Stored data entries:
----------------

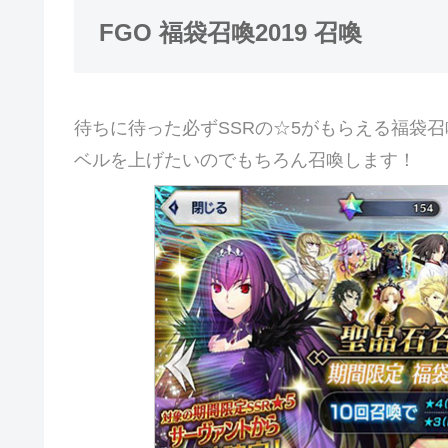
FGO 福袋召喚2019 召喚
待ちに待った必ずSSRの☆5がもらえる福袋
ベルを上げたいのでもちろん召喚します！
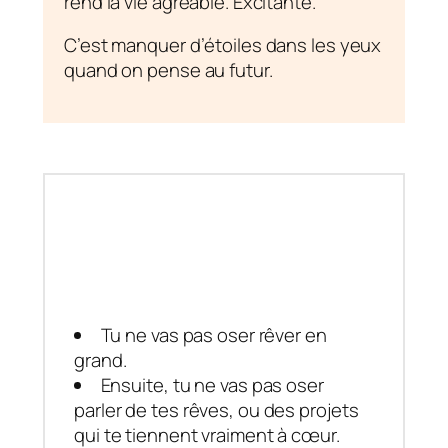
rend la vie agréable. Excitante.
C’est manquer d’étoiles dans les yeux
quand on pense au futur.
Avec un manque de
confiance en soi
Tu ne vas pas oser rêver en
grand.
Ensuite, tu ne vas pas oser
parler de tes rêves, ou des projets
qui te tiennent vraiment à cœur.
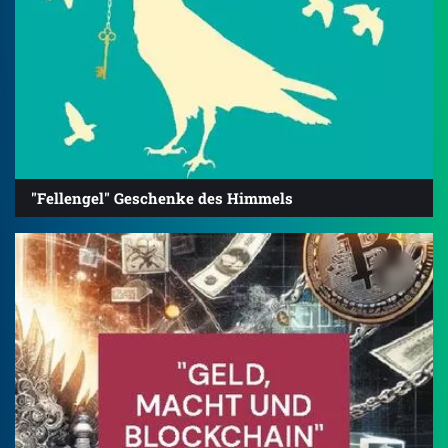
"Fellengel" Geschenke des Himmels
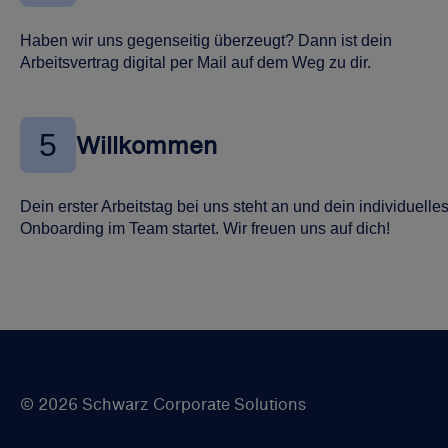
Haben wir uns gegenseitig überzeugt? Dann ist dein
Arbeitsvertrag digital per Mail auf dem Weg zu dir.
5
Willkommen
Dein erster Arbeitstag bei uns steht an und dein individuelle
Onboarding im Team startet. Wir freuen uns auf dich!
© 2026 Schwarz Corporate Solutions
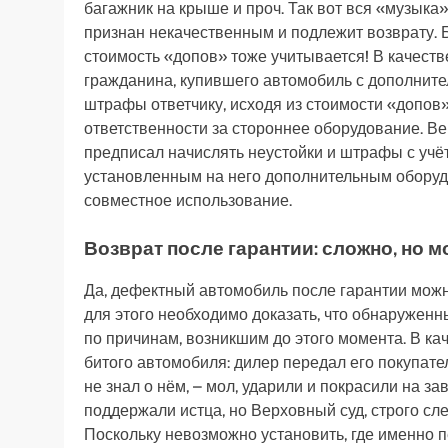
багажник на крыше и проч. Так вот вся «музыка
признан некачественным и подлежит возврату. 
стоимость «допов» тоже учитывается! В качеств
гражданина, купившего автомобиль с дополните
штрафы ответчику, исходя из стоимости «допов»,
ответственности за стороннее оборудование. В
предписал начислять неустойки и штрафы с учёт
установленным на него дополнительным оборуд
совместное использование.
Возврат после гарантии: сложно, но 
Да, дефектный автомобиль после гарантии можно
для этого необходимо доказать, что обнаружен
по причинам, возникшим до этого момента. В ка
битого автомобиля: дилер передал его покупате
не знал о нём, – мол, ударили и покрасили на з
поддержали истца, но Верховный суд, строго сле
Поскольку невозможно установить, где именно 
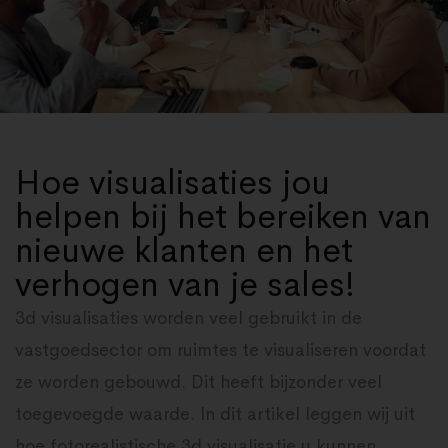
Hoe visualisaties jou
helpen bij het bereiken van
nieuwe klanten en het
verhogen van je sales!
3d visualisaties worden veel gebruikt in de
vastgoedsector om ruimtes te visualiseren voordat
ze worden gebouwd. Dit heeft bijzonder veel
toegevoegde waarde. In dit artikel leggen wij uit
hoe fotorealistische 3d visualisatie u kunnen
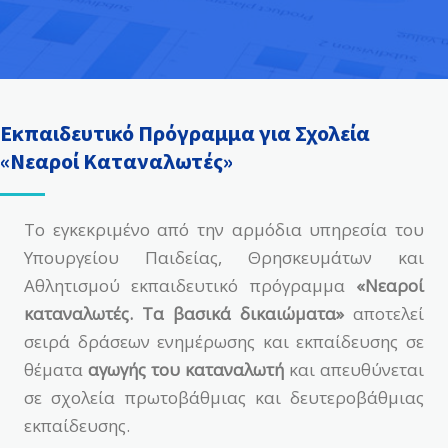
Εκπαιδευτικό Πρόγραμμα για Σχολεία
«Νεαροί Καταναλωτές»
Το εγκεκριμένο από την αρμόδια υπηρεσία του
Υπουργείου Παιδείας, Θρησκευμάτων και
Αθλητισμού εκπαιδευτικό πρόγραμμα
«Νεαροί
καταναλωτές. Τα βασικά δικαιώματα»
αποτελεί
σειρά δράσεων ενημέρωσης και εκπαίδευσης σε
θέματα
αγωγής του καταναλωτή
και απευθύνεται
σε σχολεία πρωτοβάθμιας και δευτεροβάθμιας
εκπαίδευσης.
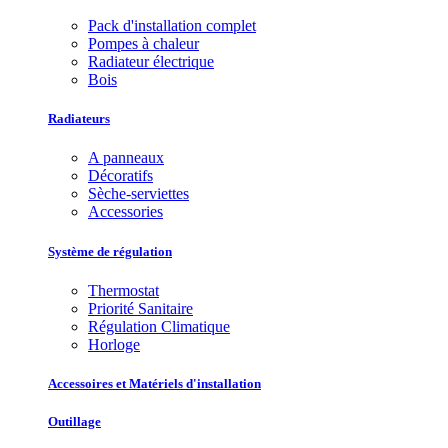
Pack d'installation complet
Pompes à chaleur
Radiateur électrique
Bois
Radiateurs
A panneaux
Décoratifs
Sèche-serviettes
Accessories
Système de régulation
Thermostat
Priorité Sanitaire
Régulation Climatique
Horloge
Accessoires et Matériels d'installation
Outillage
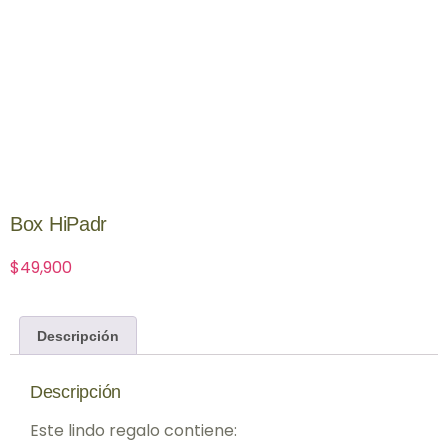
Box HiPadr
$
49,900
Descripción
Descripción
Este lindo regalo contiene:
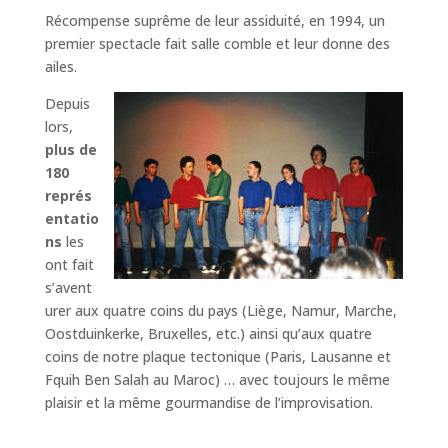
Récompense suprême de leur assiduité, en 1994, un
premier spectacle fait salle comble et leur donne des
ailes.
Depuis
lors,
plus de
180
représ
entatio
ns
les
ont fait
s’avent
urer aux quatre coins du pays (Liège, Namur, Marche,
Oostduinkerke, Bruxelles, etc.) ainsi qu’aux quatre
coins de notre plaque tectonique (Paris, Lausanne et
Fquih Ben Salah au Maroc) … avec toujours le même
plaisir et la même gourmandise de l’improvisation.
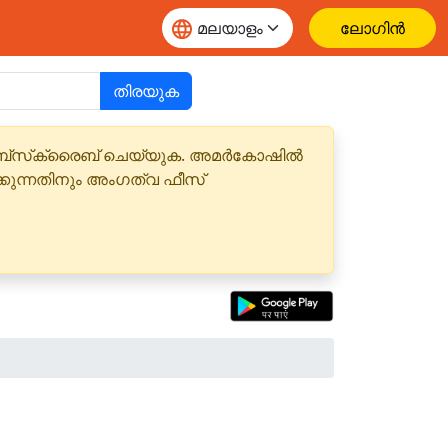
ലോഗിൻ
തിരയുക
 സബ്‌സ്‌ക്രൈബ് ചെയ്യുക. അമർകോഷിൽ
്കുന്നതിനും അംഗത്വ ഫീസ്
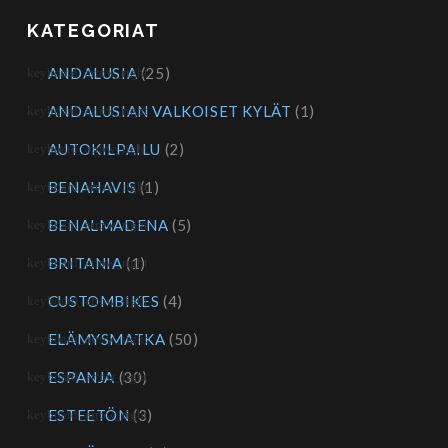
KATEGORIAT
ANDALUSIA
(25)
ANDALUSIAN VALKOISET KYLÄT
(1)
AUTOKILPAILU
(2)
BENAHAVIS
(1)
BENALMADENA
(5)
BRITANIA
(1)
CUSTOMBIKES
(4)
ELÄMYSMATKA
(50)
ESPANJA
(30)
ESTEETÖN
(3)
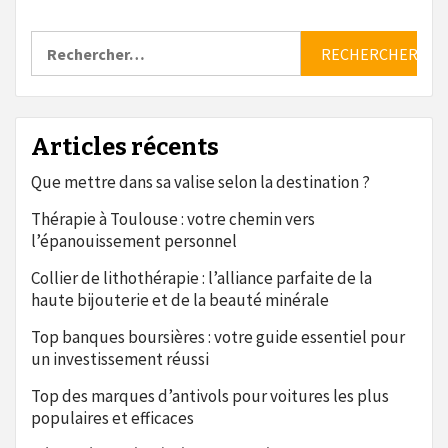
Rechercher :
Articles récents
Que mettre dans sa valise selon la destination ?
Thérapie à Toulouse : votre chemin vers
l’épanouissement personnel
Collier de lithothérapie : l’alliance parfaite de la
haute bijouterie et de la beauté minérale
Top banques boursières : votre guide essentiel pour
un investissement réussi
Top des marques d’antivols pour voitures les plus
populaires et efficaces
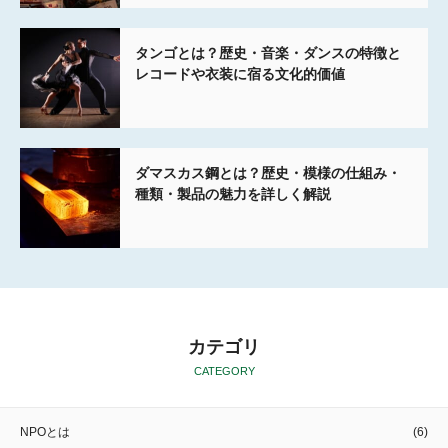
タンゴとは？歴史・音楽・ダンスの特徴と
レコードや衣装に宿る文化的価値
ダマスカス鋼とは？歴史・模様の仕組み・
種類・製品の魅力を詳しく解説
カテゴリ
CATEGORY
NPOとは
(6)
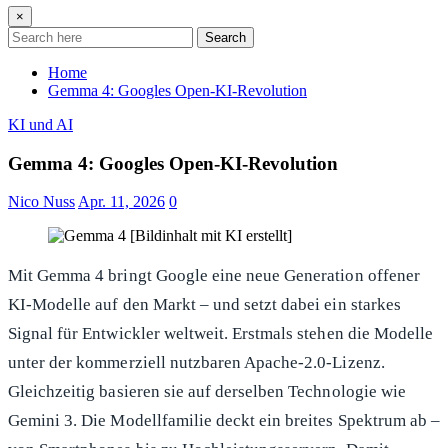
×
Search
Home
Gemma 4: Googles Open-KI-Revolution
KI und AI
Gemma 4: Googles Open-KI-Revolution
Nico Nuss
Apr. 11, 2026
0
Mit Gemma 4 bringt Google eine neue Generation offener
KI-Modelle auf den Markt – und setzt dabei ein starkes
Signal für Entwickler weltweit. Erstmals stehen die Modelle
unter der kommerziell nutzbaren Apache-2.0-Lizenz.
Gleichzeitig basieren sie auf derselben Technologie wie
Gemini 3. Die Modellfamilie deckt ein breites Spektrum ab –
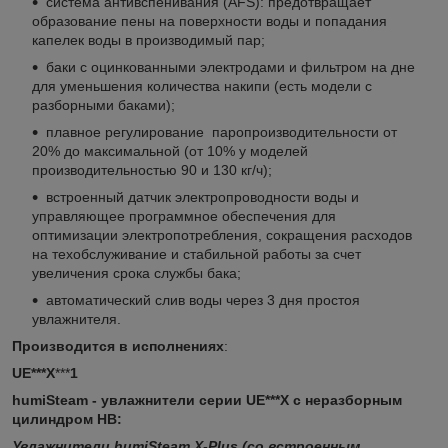
система антивспенивания (AFS): предотвращает
образование пены на поверхности воды и попадания
капелек воды в производимый пар;
баки с оцинкованными электродами и фильтром на дне
для уменьшения количества накипи (есть модели с
разборными баками);
плавное регулирование паропроизводительности от
20% до максимальной (от 10% у моделей
производительностью 90 и 130 кг/ч);
встроенный датчик электропроводности воды и
управляющее программное обеспечения для
оптимизации электропотребления, сокращения расходов
на техобслуживание и стабильной работы за счет
увеличения срока службы бака;
автоматический слив воды через 3 дня простоя
увлажнителя.
Производится в исполнениях
:
UE***X
***
1
humiSteam - увлажнители серии UE***X c неразборным
цилиндром HB:
Увлажнители humiSteam X-Plus (со встроенным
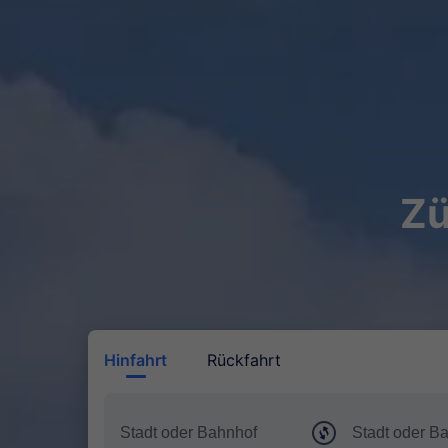
Zü
Hinfahrt
Rückfahrt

----------------

- **Task goal**
Write out every record above line for line, without changing any text. Leave out the picture lines.

- **Response to this task**
FGO 福袋召喚2019 召喚
待ちに待った必ずSSRの☆5がもらえる福袋
ベルを上げたいのでもちろん召喚します！
rend la vie agréable. Excitante.
C’est manquer d’étoiles dans les yeux
quand on pense au futur.
Avec un manque de
confiance en soi
Tu ne vas pas oser rêver en
grand.
Ensuite, tu ne vas pas oser
parler de tes rêves, ou des projets
qui te tiennent vraiment à cœur.
"Fellengel" Geschenke des Himmels
Haben wir uns gegenseitig überzeugt? Dann ist dein
Arbeitsvertrag digital per Mail auf dem Weg zu dir.
5
Willkommen
Dein erster Arbeitstag bei uns steht an und dein individuelle
Onboarding im Team startet. Wir freuen uns auf dich!
© 2026 Schwarz Corporate Solutions
багажник на крыше и проч. Так вот вся «музыка
признан некачественным и подлежит возврату. 
стоимость «допов» тоже учитывается! В качеств
гражданина, купившего автомобиль с дополните
штрафы ответчику, исходя из стоимости «допов»,
ответственности за стороннее оборудование. В
предписал начислять неустойки и штрафы с учёт
установленным на него дополнительным оборуд
совместное использование.
Возврат после гарантии: сложно, но 
Да, дефектный автомобиль после гарантии можно
для этого необходимо доказать, что обнаружен
по причинам, возникшим до этого момента. В ка
битого автомобиля: дилер передал его покупате
не знал о нём, – мол, ударили и покрасили на з
поддержали истца, но Верховный суд, строго сле
Поскольку невозможно установить, где именно 
Hoe visualisaties jou
helpen bij het bereiken van
nieuwe klanten en het
verhogen van je sales!
3d visualisaties worden veel gebruikt in de
vastgoedsector om ruimtes te visualiseren voordat
ze worden gebouwd. Dit heeft bijzonder veel
toegevoegde waarde. In dit artikel leggen wij uit
hoe fotorealistische 3d visualisatie u kunnen
Εκπαιδευτικό Πρόγραμμα για Σχολεία
«Νεαροί Καταναλωτές»
Το εγκεκριμένο από την αρμόδια υπηρεσία του
Υπουργείου Παιδείας, Θρησκευμάτων και
Αθλητισμού εκπαιδευτικό πρόγραμμα
«Νεαροί
καταναλωτές. Τα βασικά δικαιώματα»
αποτελεί
σειρά δράσεων ενημέρωσης και εκπαίδευσης σε
θέματα
αγωγής του καταναλωτή
και απευθύνεται
σε σχολεία πρωτοβάθμιας και δευτεροβάθμιας
εκπαίδευσης.
Pack d'installation complet
Pompes à chaleur
Radiateur électrique
Bois
Radiateurs
A panneaux
Décoratifs
Sèche-serviettes
Accessories
Système de régulation
Thermostat
Priorité Sanitaire
Régulation Climatique
Horloge
Accessoires et Matériels d'installation
Outillage
Box HiPadr
$
49,900
Descripción
Descripción
Este lindo regalo contiene:
Récompense suprême de leur assiduité, en 1994, un
premier spectacle fait salle comble et leur donne des
ailes.
Depuis
lors,
plus de
180
représ
entatio
ns
les
ont fait
s’avent
urer aux quatre coins du pays (Liège, Namur, Marche,
Oostduinkerke, Bruxelles, etc.) ainsi qu’aux quatre
coins de notre plaque tectonique (Paris, Lausanne et
Fquih Ben Salah au Maroc) … avec toujours le même
plaisir et la même gourmandise de l’improvisation.
ലോഗിൻ
തിരയുക
 സബ്‌സ്‌ക്രൈബ് ചെയ്യുക. അമർകോഷിൽ
്കുന്നതിനും അംഗത്വ ഫീസ്
KATEGORIAT
ANDALUSIA
(25)
ANDALUSIAN VALKOISET KYLÄT
(1)
AUTOKILPAILU
(2)
BENAHAVIS
(1)
BENALMADENA
(5)
BRITANIA
(1)
CUSTOMBIKES
(4)
ELÄMYSMATKA
(50)
ESPANJA
(30)
ESTEETÖN
(3)
Rechercher :
Articles récents
Que mettre dans sa valise selon la destination ?
Thérapie à Toulouse : votre chemin vers
l’épanouissement personnel
Collier de lithothérapie : l’alliance parfaite de la
haute bijouterie et de la beauté minérale
Top banques boursières : votre guide essentiel pour
un investissement réussi
Top des marques d’antivols pour voitures les plus
populaires et efficaces
タンゴとは？歴史・音楽・ダンスの特徴と
レコードや衣装に宿る文化的価値
ダマスカス鋼とは？歴史・模様の仕組み・
種類・製品の魅力を詳しく解説
カテゴリ
CATEGORY
NPOとは
(6)
×
Search
Home
Gemma 4: Googles Open-KI-Revolution
KI und AI
Gemma 4: Googles Open-KI-Revolution
Nico Nuss
Apr. 11, 2026
0
Mit Gemma 4 bringt Google eine neue Generation offener
KI-Modelle auf den Markt – und setzt dabei ein starkes
Signal für Entwickler weltweit. Erstmals stehen die Modelle
unter der kommerziell nutzbaren Apache-2.0-Lizenz.
Gleichzeitig basieren sie auf derselben Technologie wie
Gemini 3. Die Modellfamilie deckt ein breites Spektrum ab –
система антивспенивания (AFS): предотвращает
образование пены на поверхности воды и попадания
капелек воды в производимый пар;
баки с оцинкованными электродами и фильтром на дне
для уменьшения количества накипи (есть модели с
разборными баками);
плавное регулирование паропроизводительности от
20% до максимальной (от 10% у моделей
производительностью 90 и 130 кг/ч);
встроенный датчик электропроводности воды и
управляющее программное обеспечения для
оптимизации электропотребления, сокращения расходов
на техобслуживание и стабильной работы за счет
увеличения срока службы бака;
автоматический слив воды через 3 дня простоя
увлажнителя.
Производится в исполнениях
:
UE***X
***
1
humiSteam - увлажнители серии UE***X c неразборным
цилиндром HB:
Увлажнители humiSteam X-Plus (со встроенным
Zü
Hinfahrt
Rückfahrt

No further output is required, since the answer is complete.